任務一覽:
**1)** 所附文字中,王弼在哪部著作裡說了"夫敦樸之德不著,而名行之美顯尚"這段話?
**2)** 請照錄所附文字中從"從儒道兩家所追求的德性目標上"到"本性的能力與人之為人的高度。"的部分。
**3)** 所附文字裡,哪些用雙引號引出的語句後面標有方括號注釋編號?請全部列出。

所附文字:
********************

從儒道兩家所追求的德性目標上看,他們卻似有共通之處。道家反對儒家之仁義,并非對徳善的摒棄,而在于期盼恢復人之淳樸本性,遵循自然大道,回歸到他們所向往的最為自由真實的能夠“與道為一”的理想道德境界,即是一種自然。儒家弘仁義,勸導人們遵循禮,在外在行為上的確是對個人的一種約束和規制,有了“有所為”“有所不為”的分別,但我們僅從這些倫理要求上去審視其思想之目的是不充分的。儒家在提倡各種具體的倫理要求的同時,也強調最高的倫理追求在于“終成君子”,而君子之為君子就在于其德行發源于其自在德性而非現實中的各種規制約束,如前文提到的孝道的目的就在于讓人們能夠“由心而發”“自然而然”。相對于道家理想之“自然”,儒家的“自然”更具現實性,讓道德觀念與道德行為相結合,讓人們從縹緲的思想天空之中著陸于厚實的大地之上;而兩家的一致性在于,在德性目標上的“自然”之追求都肯定了人之本性的能力與人之為人的高度。
(二)由道學觀“德”“行”相悖之根源
王弼在《老子指略》中說,“夫敦樸之德不著,而名行之美顯尚,則修其所尚而望其譽,修其所道而冀其利。望譽冀利以勸其行,名彌美而誠愈外,利彌重而心愈競。”也就是說,如果敦厚樸實的仁德不夠彰顯,而美德言行卻得到崇尚的話,那么修養崇尚的美德便是為了其被美譽,習修所謂的大道是為了其背后的利益;如果用名譽利益來勸勉人們的行為,那么名號越美好而誠心則會越遠離事物之本身,利欲越重那么爭勝心便越強烈。如此觀之,可以把“敦樸之德”理解為人們本身所擁有的真實而實在的德性;而不由德性發源出來的德行在老子看來即是虛偽的,是失去本真的,故他提出了“絕仁棄義,民復孝慈”[9]的觀點。我們暫且不討論“絕仁棄義”這一觀點對儒家倫理學說的批判與反對,而從跳脫時代局限(或言局外人)的角度出發,去思考其內在邏輯。老子之所以堅決反對仁義之施行,是因為于仁義之下的對人們的各種要求和規范,各方面的引導和協調使得人失去了人之本然,違背了“把人當人看、使人成為人”的人本思想;而人們在如此雜多的規制約束之中生活,久而久之亦會認同如此這般的行為規范與倫理原則,這似乎構成了和諧有序的社會運行模式。然而老子指出,人們逐漸對如此這般的行為與理念的認同與遵循并不是因為對這些行為規范、倫理要求的認可,而是看重了其背后的名譽與利益。仁義之行為固然正確,那么人們按其行事必然會得到他人的認同,名利即隨之而來,而仁德之本心何來,這正是老子所強調的重中之重。正謂如此,才有“既知不仁為不仁,未知仁之為不仁也”[10],“絕仁非欲不仁也,為仁則偽成也”[11],即成德須有人之淳樸之本心,而非由仁義所造就的名譽之心、利益之心。在老子的思辨之下,向我們揭露了日常行為之德行并非“德性之本身”的殘酷事實,這即是“德”“行”相悖之根源所在,由此也就造就了道德的人與不道德的社會的“人間悲劇”。

********************

資料記錄:
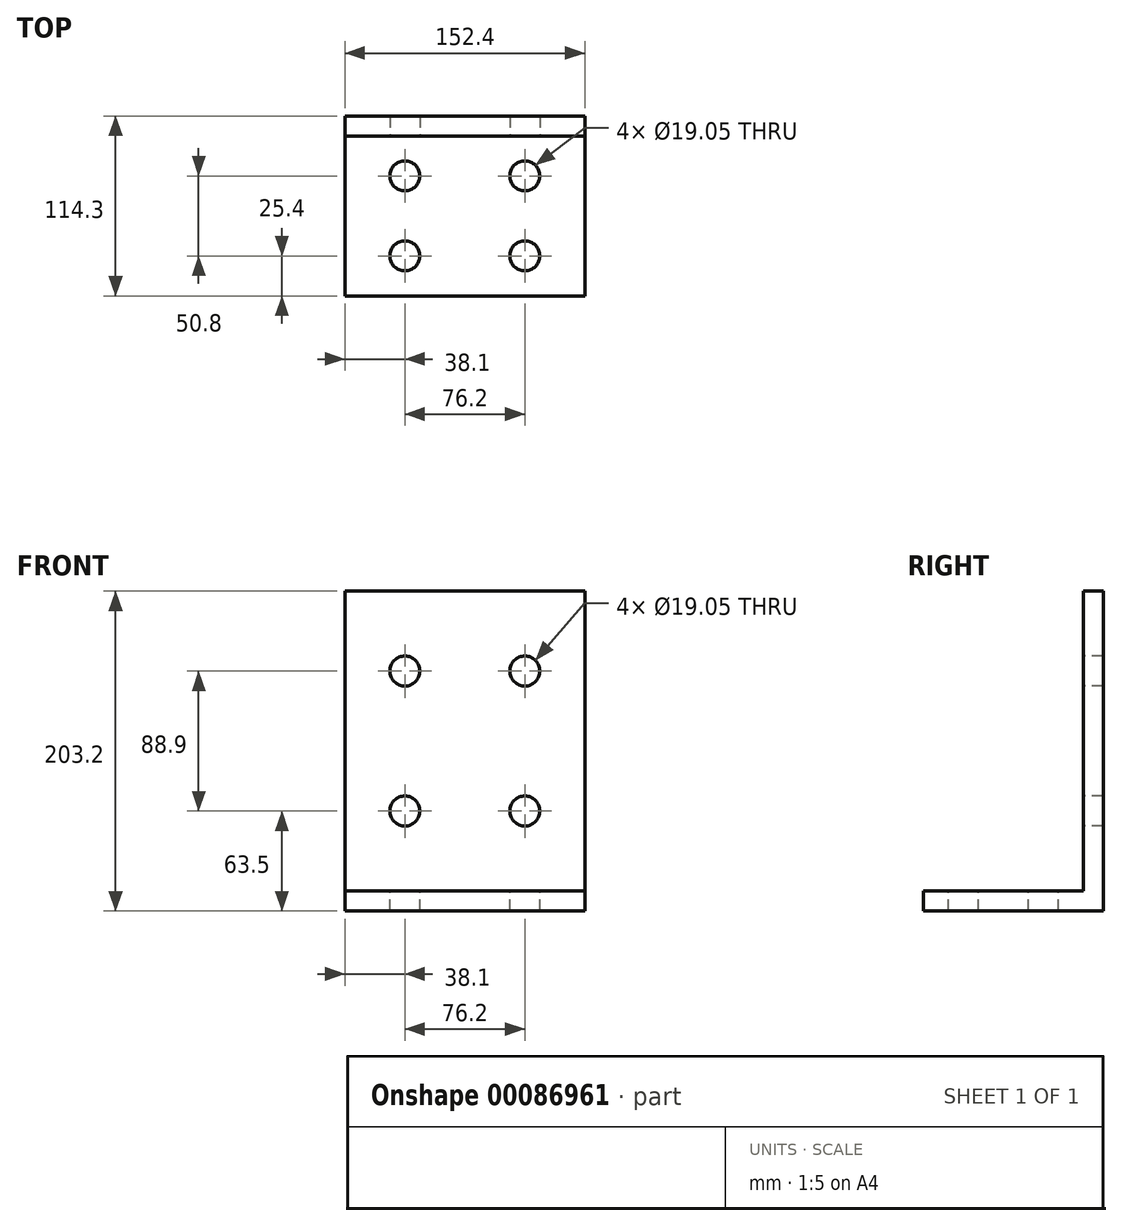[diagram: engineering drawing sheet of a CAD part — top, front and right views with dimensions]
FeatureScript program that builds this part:
annotation { "Feature Type Name" : "Feature", "Feature Type Description" : "" }
export const myFeature = defineFeature(function(context is Context, id is Id, definition is map)
    precondition{}
    {
        {
            var Q0;
            Q0=qCreatedBy(makeId("Front.planeOp"),FACE);
            var sketch = newSketch(context, id + "F0", { "sketchPlane" : qUnion([Q0])});
            skLineSegment(sketch, "E0.bottom", {"start": v(0, 0) * mm, "end": v(152.4, 0) * mm});
            skLineSegment(sketch, "E0.top", {"start": v(0, 203.2) * mm, "end": v(152.4, 203.2) * mm});
            skLineSegment(sketch, "E0.left", {"start": v(0, 0) * mm, "end": v(0, 203.2) * mm});
            skLineSegment(sketch, "E0.right", {"start": v(152.4, 0) * mm, "end": v(152.4, 203.2) * mm});
            skSolve(sketch);
        }
        {
            var Q0;
            Q0 = qSketchRegion(id + "F0", true);
            extrude(context, id + "F1", {"entities" : qUnion([Q0]), "depth" : 12.7 * mm});
        }
        {
            var Q0;
            Q0=makeQuery(id+"F1.opExtrude","CAP_FACE",FACE,{"disambiguationData":[OSD([sQuery(id+"F0.wireOp",EDGE,"E0.bottom"),sQuery(id+"F0.wireOp",EDGE,"E0.top"),sQuery(id+"F0.wireOp",EDGE,"E0.left"),sQuery(id+"F0.wireOp",EDGE,"E0.right")])],"isStart":false});
            var sketch = newSketch(context, id + "F2", { "sketchPlane" : qUnion([Q0])});
            skLineSegment(sketch, "E1.bottom", {"start": v(0, 0) * mm, "end": v(152.4, 0) * mm});
            skLineSegment(sketch, "E1.top", {"start": v(0, 12.7) * mm, "end": v(152.4, 12.7) * mm});
            skLineSegment(sketch, "E1.left", {"start": v(0, 0) * mm, "end": v(0, 12.7) * mm});
            skLineSegment(sketch, "E1.right", {"start": v(152.4, 0) * mm, "end": v(152.4, 12.7) * mm});
            skSolve(sketch);
        }
        {
            var Q0;
            Q0 = qSketchRegion(id + "F2", true);
            extrude(context, id + "F3", {"entities" : qUnion([Q0]), "operationType" : NewBodyOperationType.ADD, "depth" : 101.6 * mm});
        }
        {
            var Q0;
            Q0=makeQuery(id+"F3.opExtrude","SWEPT_FACE",FACE,{"disambiguationData":[OSD([sQuery(id+"F2.wireOp",EDGE,"E1.top")])]});
            var sketch = newSketch(context, id + "F4", { "sketchPlane" : qUnion([Q0])});
            skCircle(sketch, "E2", {"center": v(38.1, -88.9) * mm, "radius": 9.53 * mm});
            skSolve(sketch);
        }
        {
            var Q0;
            Q0=sQuery(id+"F4.wireOp",VERTEX,"E2.center");
            var Q1;
            Q1=makeQuery(id+"F1.opExtrude","SWEPT_BODY",BODY,{"disambiguationData":[OSD([sQuery(id+"F0.wireOp",EDGE,"E0.bottom"),sQuery(id+"F0.wireOp",EDGE,"E0.top"),sQuery(id+"F0.wireOp",EDGE,"E0.left"),sQuery(id+"F0.wireOp",EDGE,"E0.right")])]});
            hole(context, id + "F5", {"style" : HoleStyle.SIMPLE, "endStyle" : HoleEndStyle.BLIND, "holeDiameter" : 19.05 * mm, "holeDepth" : 12.7 * mm, "startFromSketch" : true, "locations" : qUnion([Q0]), "scope" : qUnion([Q1])});
        }
        {
            var Q0;
            Q0=makeQuery(id+"F3.opExtrude","SWEPT_FACE",FACE,{"disambiguationData":[OSD([sQuery(id+"F2.wireOp",EDGE,"E1.top")])]});
            var sketch = newSketch(context, id + "F6", { "sketchPlane" : qUnion([Q0])});
            skCircle(sketch, "E3", {"center": v(38.1, -38.1) * mm, "radius": 9.53 * mm});
            skCircle(sketch, "E4", {"center": v(114.3, -38.1) * mm, "radius": 9.53 * mm});
            skCircle(sketch, "E5", {"center": v(114.3, -88.9) * mm, "radius": 9.53 * mm});
            skSolve(sketch);
        }
        {
            var Q0;
            Q0=sQuery(id+"F6.wireOp",VERTEX,"E3.center");
            var Q1;
            Q1=sQuery(id+"F6.wireOp",VERTEX,"E4.center");
            var Q2;
            Q2=sQuery(id+"F6.wireOp",VERTEX,"E5.center");
            var Q3;
            Q3=makeQuery(id+"F1.opExtrude","SWEPT_BODY",BODY,{"disambiguationData":[OSD([sQuery(id+"F0.wireOp",EDGE,"E0.bottom"),sQuery(id+"F0.wireOp",EDGE,"E0.top"),sQuery(id+"F0.wireOp",EDGE,"E0.left"),sQuery(id+"F0.wireOp",EDGE,"E0.right")])]});
            hole(context, id + "F7", {"style" : HoleStyle.SIMPLE, "endStyle" : HoleEndStyle.BLIND, "holeDiameter" : 19.05 * mm, "holeDepth" : 12.7 * mm, "startFromSketch" : true, "locations" : qUnion([Q0, Q1, Q2]), "scope" : qUnion([Q3])});
        }
        {
            var Q0;
            Q0=makeQuery(id+"F1.opExtrude","CAP_FACE",FACE,{"disambiguationData":[OSD([sQuery(id+"F0.wireOp",EDGE,"E0.bottom"),sQuery(id+"F0.wireOp",EDGE,"E0.top"),sQuery(id+"F0.wireOp",EDGE,"E0.left"),sQuery(id+"F0.wireOp",EDGE,"E0.right")])],"isStart":false});
            var sketch = newSketch(context, id + "F8", { "sketchPlane" : qUnion([Q0])});
            skCircle(sketch, "E6", {"center": v(38.1, 152.4) * mm, "radius": 9.53 * mm});
            skCircle(sketch, "E7", {"center": v(38.1, 63.5) * mm, "radius": 9.53 * mm});
            skCircle(sketch, "E8", {"center": v(114.3, 152.4) * mm, "radius": 9.53 * mm});
            skCircle(sketch, "E9", {"center": v(114.3, 63.5) * mm, "radius": 9.53 * mm});
            skSolve(sketch);
        }
        {
            var Q0;
            Q0=sQuery(id+"F8.wireOp",VERTEX,"E6.center");
            var Q1;
            Q1=sQuery(id+"F8.wireOp",VERTEX,"E8.center");
            var Q2;
            Q2=sQuery(id+"F8.wireOp",VERTEX,"E9.center");
            var Q3;
            Q3=sQuery(id+"F8.wireOp",VERTEX,"E7.center");
            var Q4;
            Q4=makeQuery(id+"F1.opExtrude","SWEPT_BODY",BODY,{"disambiguationData":[OSD([sQuery(id+"F0.wireOp",EDGE,"E0.bottom"),sQuery(id+"F0.wireOp",EDGE,"E0.top"),sQuery(id+"F0.wireOp",EDGE,"E0.left"),sQuery(id+"F0.wireOp",EDGE,"E0.right")])]});
            hole(context, id + "F9", {"style" : HoleStyle.SIMPLE, "endStyle" : HoleEndStyle.BLIND, "holeDiameter" : 19.05 * mm, "holeDepth" : 12.7 * mm, "startFromSketch" : true, "locations" : qUnion([Q0, Q1, Q2, Q3]), "scope" : qUnion([Q4])});
        }
    });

********************

任務答案:
**1)** 《老子指略》。

**2)**
從儒道兩家所追求的德性目標上看,他們卻似有共通之處。道家反對儒家之仁義,并非對徳善的摒棄,而在于期盼恢復人之淳樸本性,遵循自然大道,回歸到他們所向往的最為自由真實的能夠“與道為一”的理想道德境界,即是一種自然。儒家弘仁義,勸導人們遵循禮,在外在行為上的確是對個人的一種約束和規制,有了“有所為”“有所不為”的分別,但我們僅從這些倫理要求上去審視其思想之目的是不充分的。儒家在提倡各種具體的倫理要求的同時,也強調最高的倫理追求在于“終成君子”,而君子之為君子就在于其德行發源于其自在德性而非現實中的各種規制約束,如前文提到的孝道的目的就在于讓人們能夠“由心而發”“自然而然”。相對于道家理想之“自然”,儒家的“自然”更具現實性,讓道德觀念與道德行為相結合,讓人們從縹緲的思想天空之中著陸于厚實的大地之上;而兩家的一致性在于,在德性目標上的“自然”之追求都肯定了人之本性的能力與人之為人的高度。

**3)**
絕仁棄義,民復孝慈
既知不仁為不仁,未知仁之為不仁也
絕仁非欲不仁也,為仁則偽成也